“He’s gone.” Just those two little words on my cell phone screen. A message that seemed too big, too permanent for the fleeting impermanence of digital text. The end of a life marked by nothing more than a series of dots. Followed so soon after the message that said “He’s almost gone,” and the one headed the other direction saying “I’m coming home.”
Even worse, I was in a hotel room bathroom when the cell phone vibrated in my pocket to notify me that life has changed and I no longer have a father-in-law. It doesn’t seem like the kind of message you should get when you’re about to pull your pants down.
Death. It doesn’t wait for convenient, meaningful, or spiritual times to make its appearance. It shows up in the middle of the mundane, the ordinary, the every-day. While you’re at a management retreat. While you’re at 7-11 buying Slurpees.
Suddenly, in the time it takes for a heart to beat its last beat, for a text message to vibrate in a pocket, for a phone call to come from the hospital, life is no longer ordinary.
And now, forever after, September will be the month in which we lost both a son and a father.
I’m so sorry. I’ve felt the same sense of loss many times over, and I am always shocked at how fast it can happen, and how the rest of the world goes on. My sympathies to you and your family.
As ever, even in the midst of much, you craft a beautiful, eloquent post that tells it like it is. Blessings to you, dear Heather, your husband and your families. Wishing you peace.

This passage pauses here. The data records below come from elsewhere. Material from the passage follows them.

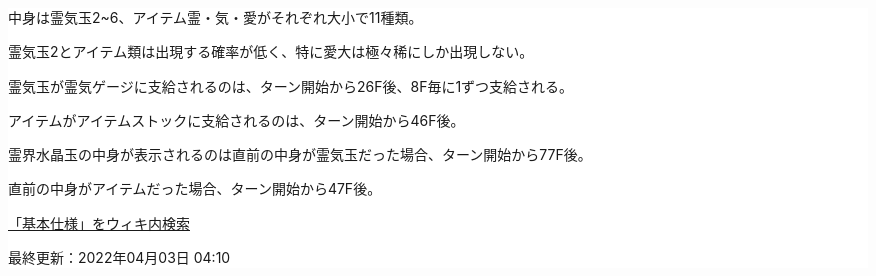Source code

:   

中身は霊気玉2~6、アイテム霊・気・愛がそれぞれ大小で11種類。
  
霊気玉2とアイテム類は出現する確率が低く、特に愛大は極々稀にしか出現しない。

  

霊気玉が霊気ゲージに支給されるのは、ターン開始から26F後、8F毎に1ずつ支給される。
  
アイテムがアイテムストックに支給されるのは、ターン開始から46F後。
  
霊界水晶玉の中身が表示されるのは直前の中身が霊気玉だった場合、ターン開始から77F後。
  
直前の中身がアイテムだった場合、ターン開始から47F後。

[「基本仕様」をウィキ内検索](https://w.atwiki.jp//w.atwiki.jp/yuyuz/search?andor=and&keyword=%E5%9F%BA%E6%9C%AC%E4%BB%95%E6%A7%98)

最終更新：2022年04月03日 04:10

My deepest and heartfelt condolences to you and your family. Sending as much love and as many prayer and hugs as you need.
And in that lenght of time, our lives are forever changed! Noone can understand unless they have gone through it themselves.
My condolences during this difficult time. Yet your openness, honestness, and lovely writing bring beauty to the process.
Wishing you lots of peace, warmth, and love.
life changes so quickly (luckily, in both ways good and bad) but that doesn’t so much help when loss of life occurs. I’m sending vibes of love and virtual hugs to you all in the coming days. try to remember his smile, his laugh. that’s what gets me through missing.
xo
keeley
I have never met you in person and yet I’m in tears. Heather, we all love you and if energy travels as I believe it does…there is much healing and peaceful energy coming towards you and your family.
To be able to write such poetic, truthful words at this time is a blessing you have been given and even amidst this hard time, I thank you for sharing.
death comes like a thief in the night. You are never expecting it. And even if you are expecting it you are never really fully prepared.
Blessings and love to you and your family.
My deepest sympathy for your family’s loss. I wish there were words that could ease this time. You are in my thoughts, sending you wishes of peace and beautiful memories.
I am so sorry, Heather. You are so right. Death comes when it comes. And it’s just not ever welcome, and it doesn’t care. I am very sorry for your loss. Love, O
Oh, Heather. Just wanted to send you some love.
Even though you know will happen at any time, the finality of death always catches us off guard. Blessings to you all as you stumble through this time.